TV presenter Kanoa Lloyd uses te reo words on her prime-time show.
Television
news presenter Kanoa Lloyd, of Māori descent, began introducing te reo
words to her weather reports in 2015 and received a torrent of
complaints and online abuse. She has continued to use te reo on her
prime-time show The Project. The governor-general, Dame Patsy
Reddy, revealed this year that she had started learning te reo, but said
she was concerned about the shortage of Māori teachers nationwide.

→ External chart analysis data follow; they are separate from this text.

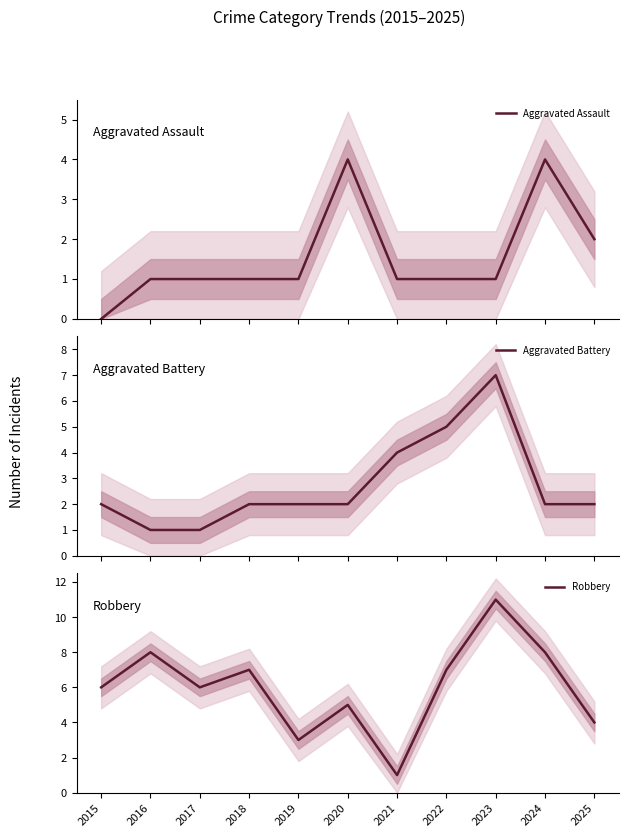

Where is Robbery nearest to the value 6?

2015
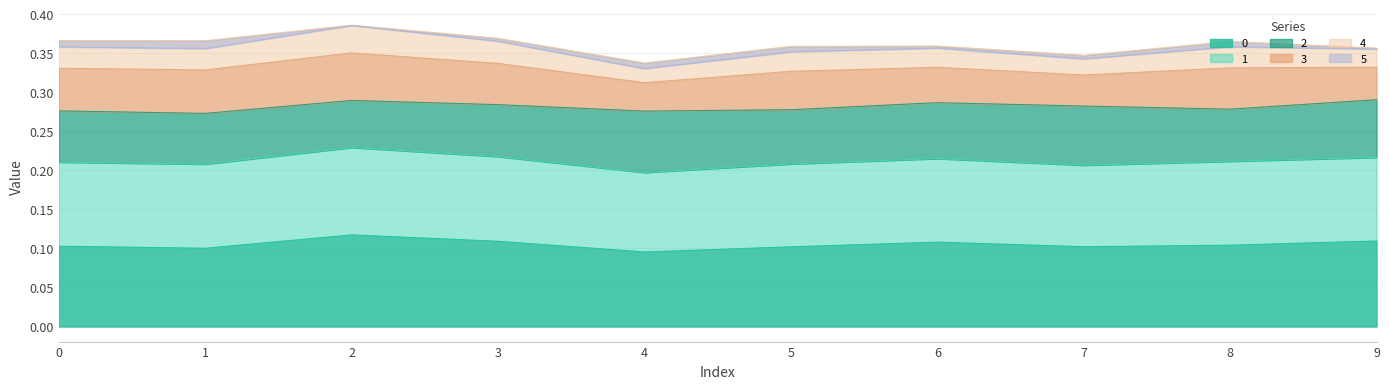

True or false: 5 and 1 cross at least once.

False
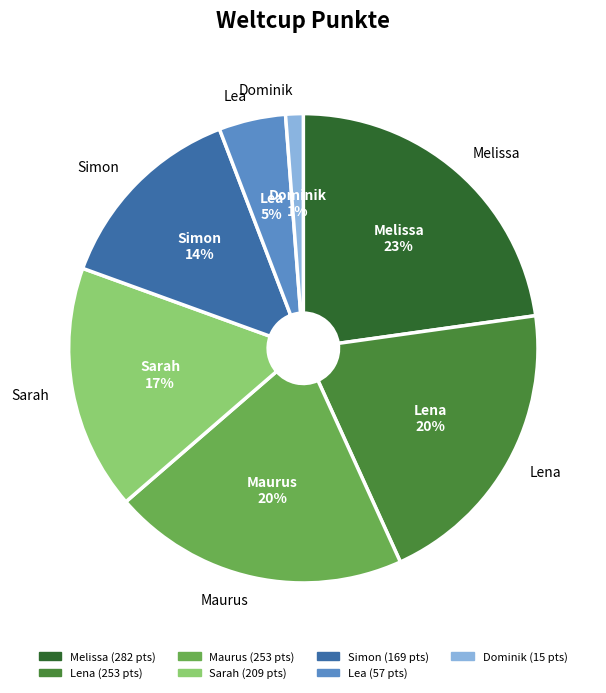

To the nearest percent, what is the average slice percentage?

14%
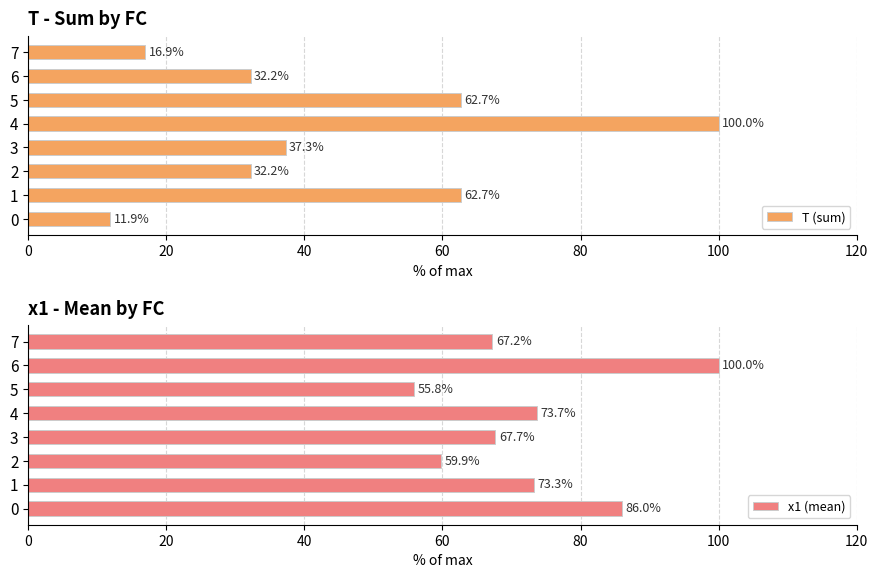

What are all the series names shown in the legend?

T (sum), x1 (mean)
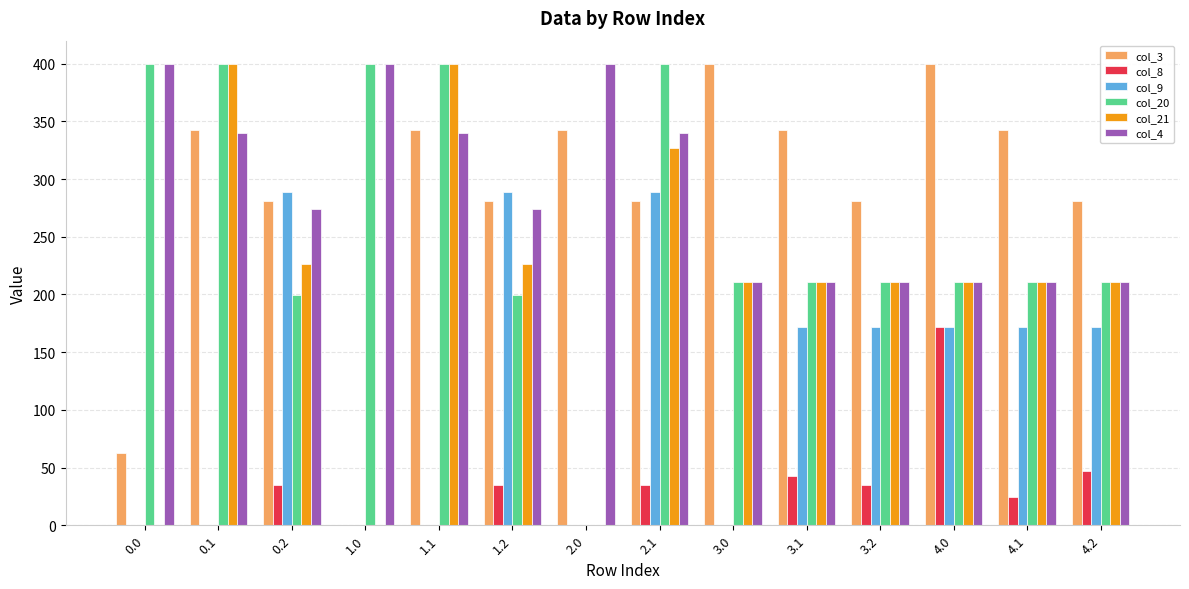

Is it true that col_8 equals 21.2 at 3.1?

False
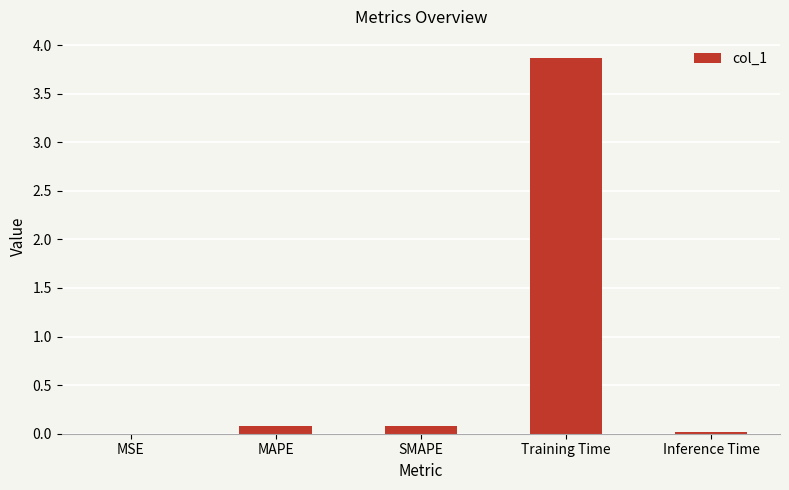

What is the greatest value displayed?

3.9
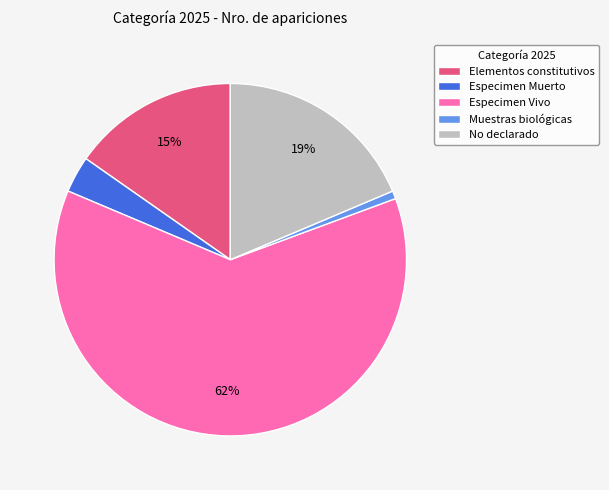

To the nearest percent, what portion does Especimen Vivo represent?

62%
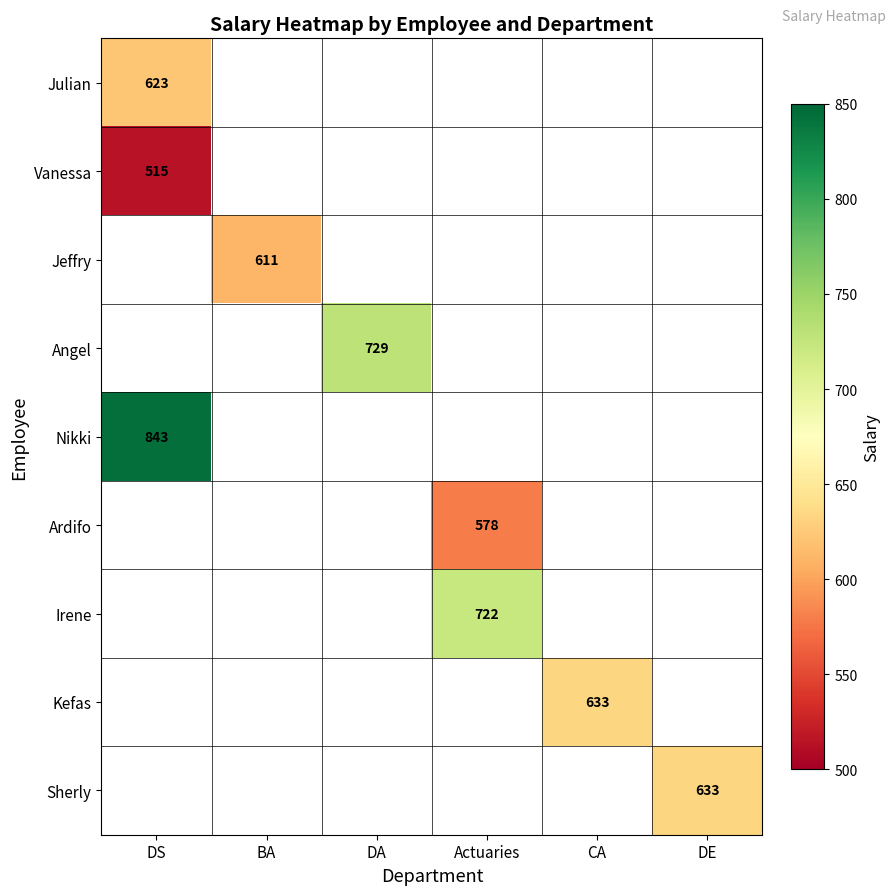

Which label corresponds to the smallest value in the chart?

DS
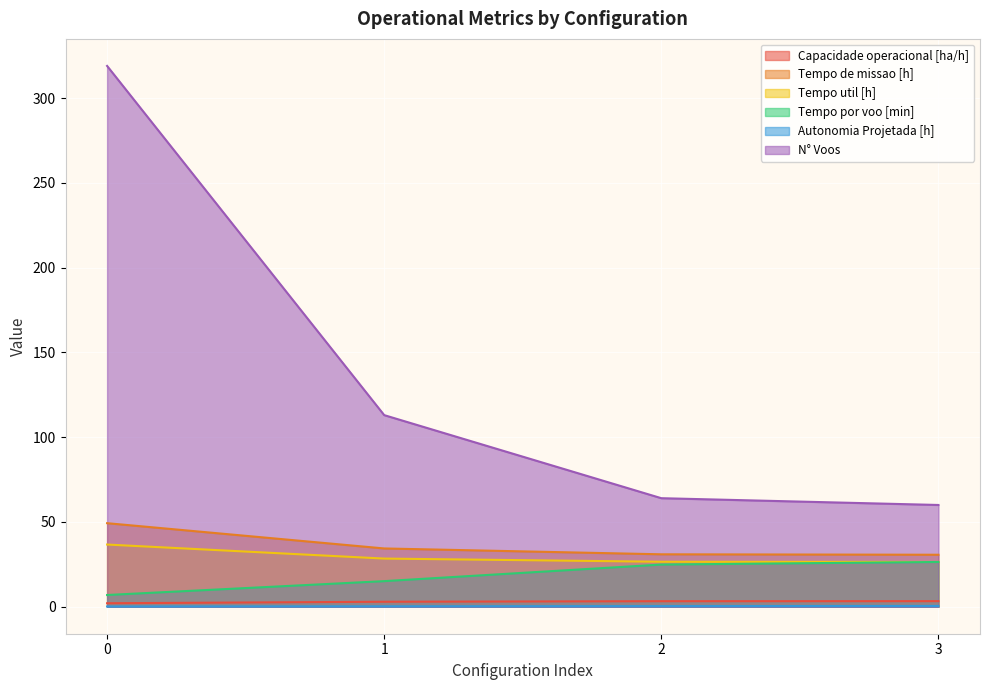

True or false: N° Voos has a value of 476.0 at 0.

False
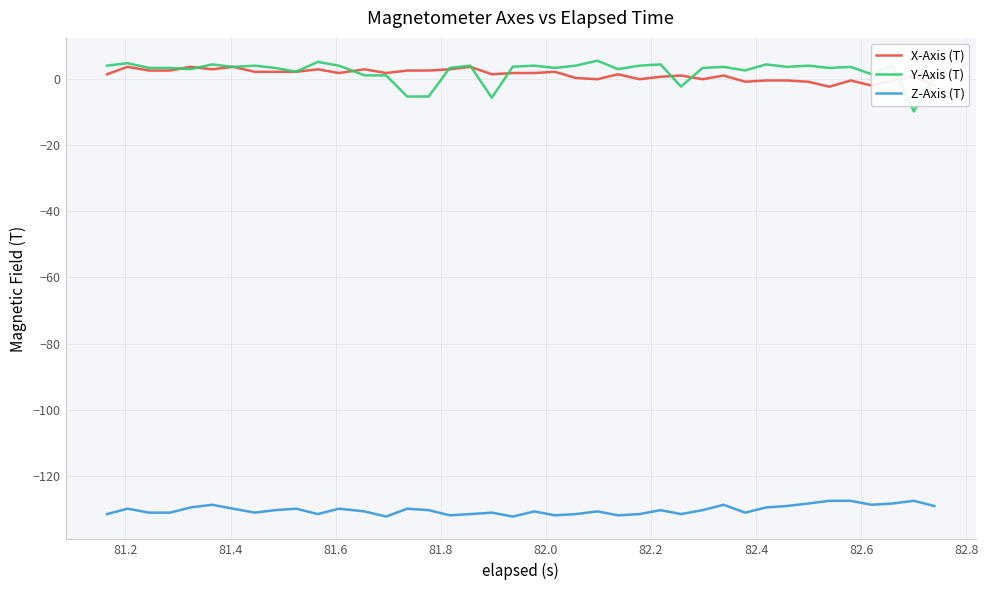

What is the difference between the maximum and second lowest values in the X-Axis (T) series?

5.6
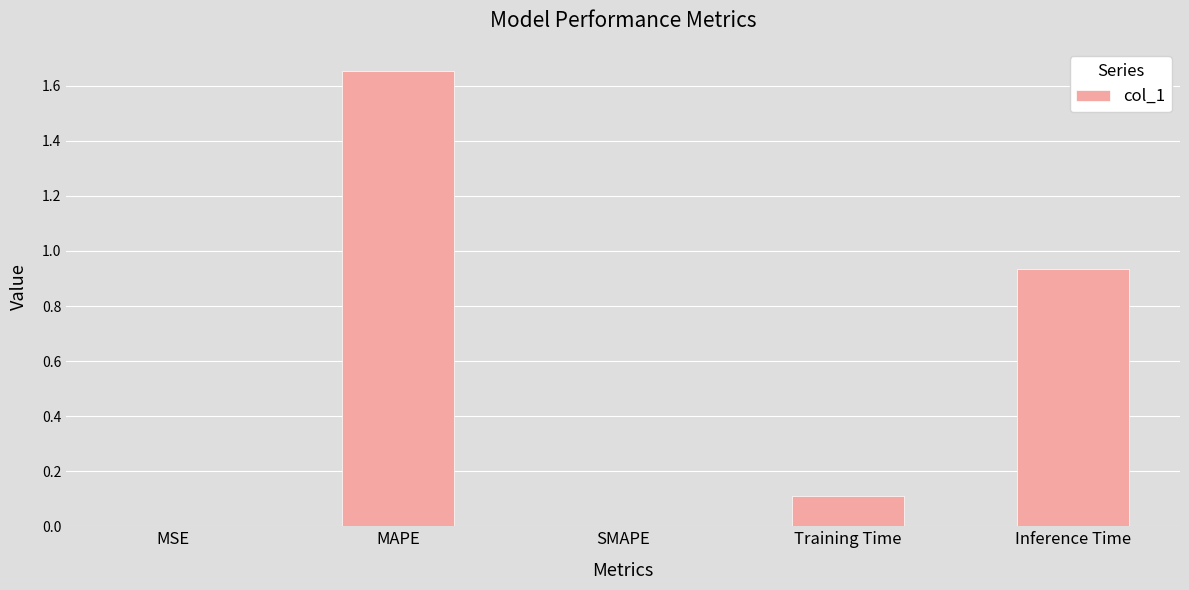

Which label corresponds to the largest value in the chart?

MAPE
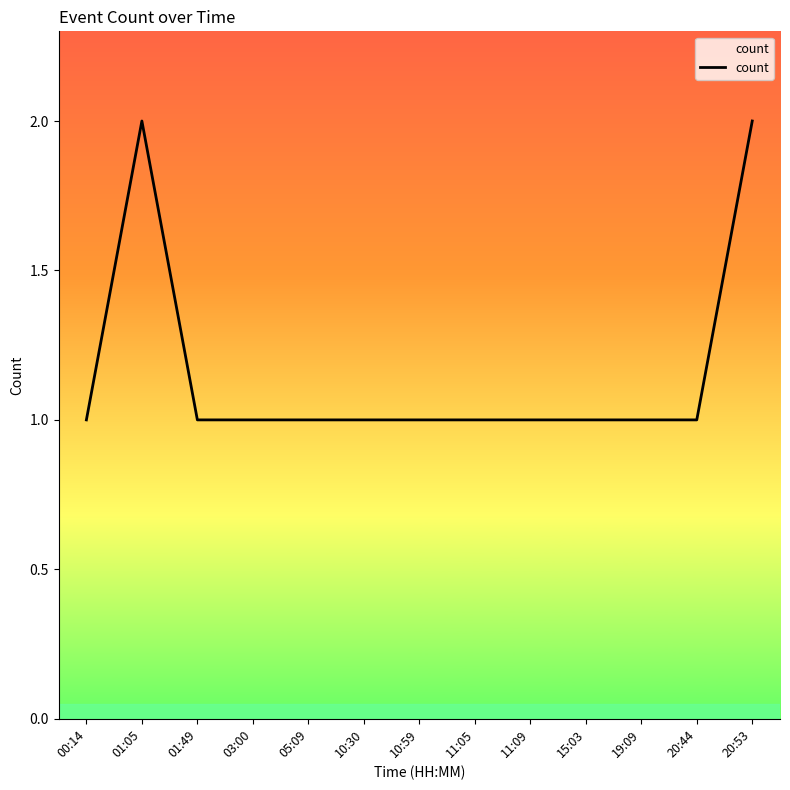

What is the ratio of the value at 19:09 to the value at 11:05?

1.0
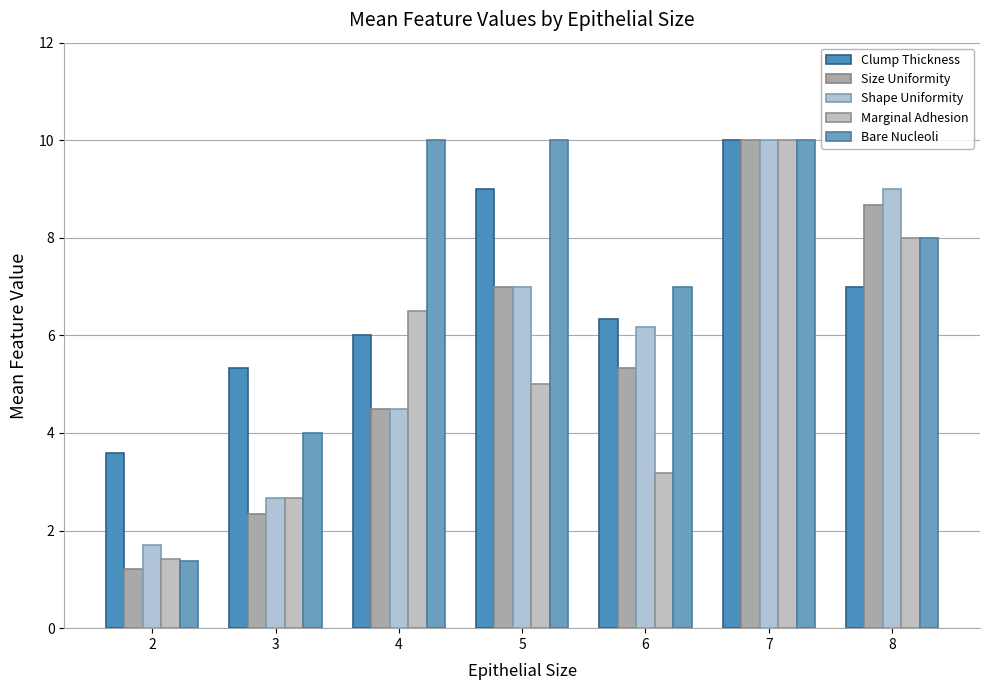

What is the spread (max minus min) of values at 6?

3.8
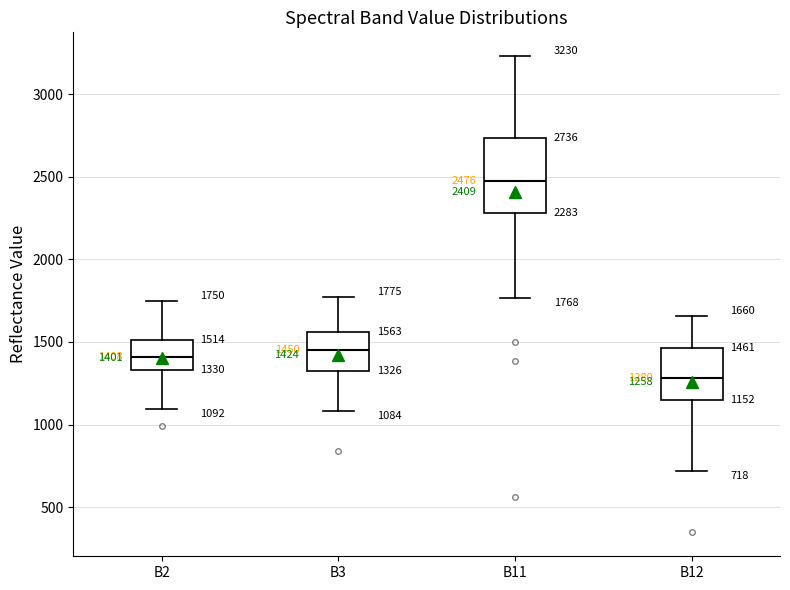

Which box has the lowest median line?

B12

Last week the Labour minister Kelvin Davis held a hui
[meeting] with Māori language experts, seeking their advice on how to
get more New Zealand teachers speaking the language, so they could teach
eager students. Davis is himself a conversational Māori speaker. “We
want them to have the confidence and competence to be able to weave te
reo into their lessons, [and] to normalise te reo in the classroom,” he
said.
“We want all New Zealanders to feel that te reo is just a
normal part of our lives and that we can switch in and out of languages
as we see fit.”
Māori language experts say the language has never
been more widely used, normalised or respected. The dark days, they say,
of Māori speakers being beaten and punished are long gone.
“I
think there is increasing awareness that there is intrinsic value in
learning te reo, that it is the language of this country,” said Dr
Arapera Bella Ngaha, who is studying the revitalisation of te reo at
Auckland university. She relearned te reo as an adult after she was
banned from using it at boarding school. “It has become cool and I am
very happy about that. For a long time we thought it was over.”